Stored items
*** Begin section ***

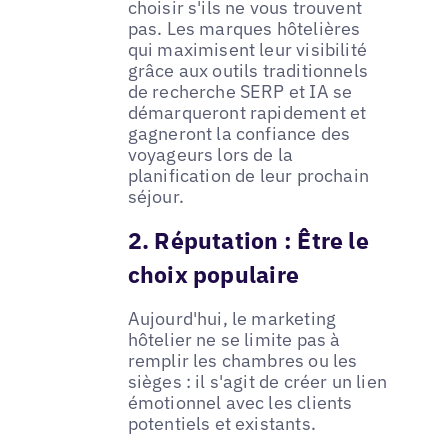
choisir s'ils ne vous trouvent
pas. Les marques hôtelières
qui maximisent leur visibilité
grâce aux outils traditionnels
de recherche SERP et IA se
démarqueront rapidement et
gagneront la confiance des
voyageurs lors de la
planification de leur prochain
séjour.
2. Réputation : Être le
choix populaire
Aujourd'hui, le marketing
hôtelier ne se limite pas à
remplir les chambres ou les
sièges : il s'agit de créer un lien
émotionnel avec les clients
potentiels et existants.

*** End section ***

Scan the preceding records line by line, and state how many lines contain "leur". Nothing else belongs in the answer.

### Reply to the exercise
2